Plus tard, lors de la soirée, le malaise perdure : Alice danse avec un hongrois, Sandor Szavost, qui lui fait clairement des avances. Alice ne s'offusque pas, mais oppose un rire humide. Lorsque Szavost s'étonne de voir qu'Alice est mariée, il lui demande si « ça va si mal que ça » ; elle lui répond qu'au contraire, ça va « si bien que ça ». La réponse, molle et sans conviction, cherche moins à persuader Szavost qu’Alice elle-même. Sans doute pour elle ce « ça » renvoie-t-il à une triste réalité, celle de son ménage : « ça » de tristesse et de dépit, il dit tout l'échec du couple. La formule, si convenue, sauve à peine les apparences.
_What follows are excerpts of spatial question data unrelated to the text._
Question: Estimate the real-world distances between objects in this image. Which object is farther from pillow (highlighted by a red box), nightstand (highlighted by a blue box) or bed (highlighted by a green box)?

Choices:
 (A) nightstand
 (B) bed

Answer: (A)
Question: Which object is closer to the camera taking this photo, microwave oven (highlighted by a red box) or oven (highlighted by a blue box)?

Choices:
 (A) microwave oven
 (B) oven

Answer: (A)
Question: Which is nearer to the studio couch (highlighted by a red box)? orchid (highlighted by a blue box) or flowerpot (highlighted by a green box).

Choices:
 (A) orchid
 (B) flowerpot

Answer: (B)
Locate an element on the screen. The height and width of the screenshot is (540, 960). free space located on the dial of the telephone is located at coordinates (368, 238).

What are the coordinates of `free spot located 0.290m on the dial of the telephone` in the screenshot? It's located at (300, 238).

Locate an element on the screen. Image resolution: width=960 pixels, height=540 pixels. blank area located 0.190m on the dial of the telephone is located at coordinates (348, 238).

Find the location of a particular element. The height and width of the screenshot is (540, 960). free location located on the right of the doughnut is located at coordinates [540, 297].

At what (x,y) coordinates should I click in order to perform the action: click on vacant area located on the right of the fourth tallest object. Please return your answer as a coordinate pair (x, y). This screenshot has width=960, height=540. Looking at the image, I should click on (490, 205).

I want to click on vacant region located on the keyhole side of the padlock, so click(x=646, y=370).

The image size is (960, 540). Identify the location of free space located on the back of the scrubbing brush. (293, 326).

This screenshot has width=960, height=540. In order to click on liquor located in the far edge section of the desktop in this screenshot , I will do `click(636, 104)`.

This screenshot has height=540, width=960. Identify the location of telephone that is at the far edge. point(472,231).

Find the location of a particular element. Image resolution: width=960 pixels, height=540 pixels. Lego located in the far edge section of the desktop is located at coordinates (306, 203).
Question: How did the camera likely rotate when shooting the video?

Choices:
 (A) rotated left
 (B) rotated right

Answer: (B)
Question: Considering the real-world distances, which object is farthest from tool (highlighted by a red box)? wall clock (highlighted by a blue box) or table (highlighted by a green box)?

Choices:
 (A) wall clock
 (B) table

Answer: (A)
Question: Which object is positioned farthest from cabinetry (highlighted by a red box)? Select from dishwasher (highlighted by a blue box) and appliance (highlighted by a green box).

L'amour vacille, vieillit, se dessèche, mais il faut bien continuer à faire « comme si ».

De son côté, Bill discute avec deux superbes jeunes filles qui lui proposent de l'accompagner jusqu'au « bout de l'arc-en-ciel ». Bill accepte, en dépit - ou à cause - de la dimension éminemment sexuelle de la demande. La conversation s'engage et tourne à l'équivoque. Bill s'y prête de bonne grâce, avec un certain zèle même. Il rit, et de bon cœur.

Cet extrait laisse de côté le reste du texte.